Dontizi commented on Show HN: I created an AI search engine for the Quebec Civil Code codex-nuvia.ca/app... · Posted by u/Dontizi

sandra_vu · 6 months ago

that is so cool. Care to share a clickable link?

Dontizi · 6 months ago

I don’t know why it’s not working, but here it is: https://www.codex-nuvia.ca/app

Dontizi commented on Show HN: I created an AI search engine for the Quebec Civil Code codex-nuvia.ca/app... · Posted by u/Dontizi

Dontizi · 6 months ago

https://www.codex-nuvia.ca/app

Dontizi commented on Show HN: Open-Source DocumentAI with Ollama rlama.dev/... · Posted by u/Dontizi

andai · 9 months ago

This appears to do no chunking. It just shoves the entire document (entire book, in my case) into the embedding request to Ollama.
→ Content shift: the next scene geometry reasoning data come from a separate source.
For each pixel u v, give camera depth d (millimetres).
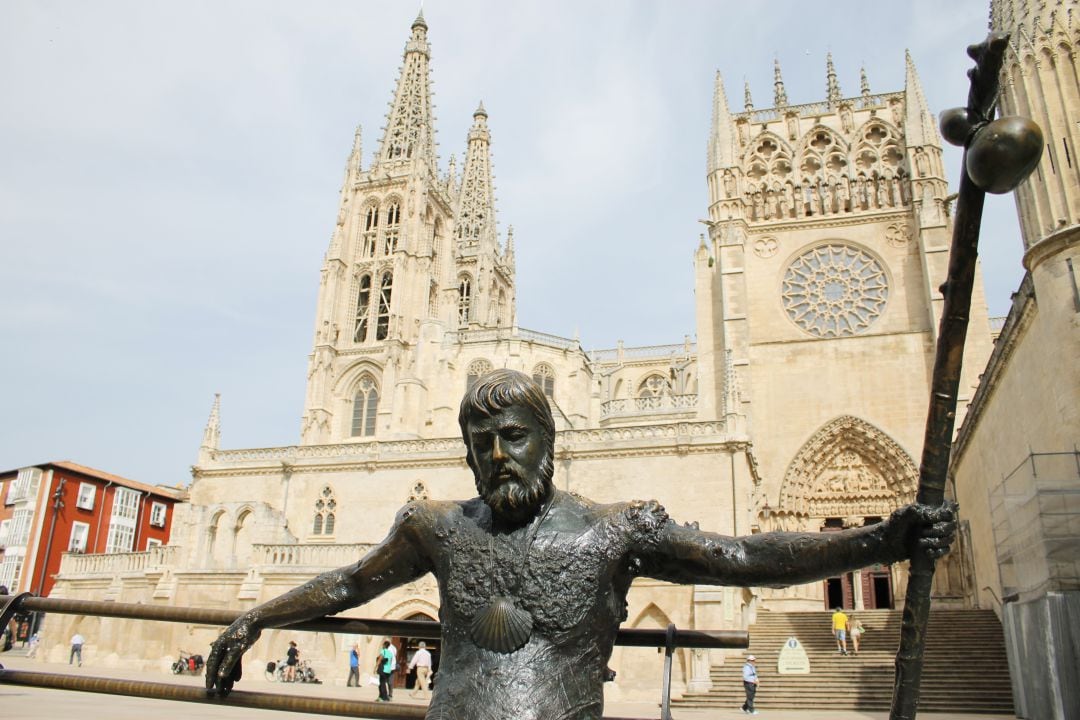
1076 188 22797
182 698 4117
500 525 3445
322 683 38969
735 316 53969
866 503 50250
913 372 51312
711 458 42531
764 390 53469
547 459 3498
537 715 2988
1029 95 24141
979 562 40719
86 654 44062
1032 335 25859
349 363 86125
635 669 35875
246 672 39469
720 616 36562
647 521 3385
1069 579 21172
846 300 54562
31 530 66250
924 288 52625
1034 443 27000
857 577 48156
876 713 29734
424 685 35625
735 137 59531
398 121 102438
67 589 47656
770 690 32688
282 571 41781
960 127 2639
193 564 44531
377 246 92375
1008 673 31406
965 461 43344
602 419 63281
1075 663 20250
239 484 51125
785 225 57062
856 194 56625
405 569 3703
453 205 105250
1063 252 22562
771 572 3143
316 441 82500
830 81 61594
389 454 49281
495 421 3422
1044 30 24297
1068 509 21453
So it's only helpful if all your documents are small (i.e. no books).

The embedding model (bge-m3 in this case) has a sequence length of 8192 tokens, i.e. rlama tries to embed the whole book, but Ollama can only put the first few pages into the embedding request.

Then when retrieving, it retrieves the entire document instead of the relevant passage (because there is no chunking), but truncates this to the first 1000 characters, i.e. the first half-page of Table of Contents.

As a result, when queried, the model says: "There is no direct mention of the Buddha in the provided documents." (The word Buddha appears 44,121 times in the documents I indexed.)

A better solution (and, as far as I can tell, what every other RAG does) is to split the document into chunks that can actually fit the context of the embedding model, and then retrieve those chunks -- ideally with metadata about which part of the document it's from.

---

I'd also recommend showing the search results to the user (I think just having a vector search engine is already an extremely useful feature, even without the AI summary / question answering), and altering the prompt to provide references (e.g. the based on the chunk metadata like page number).

Dontizi · 9 months ago

I have just implemented chunking with overlap for larger documents to split texts into smaller chunks and ensure access to all documentation in your RAG. It's currently in the testing phase, and I’d like to experiment with different models to optimize the process. Once I confirm that everything is working correctly, I can merge the PR into the main branch, and you’ll just need to update Rlama with `rlama update`.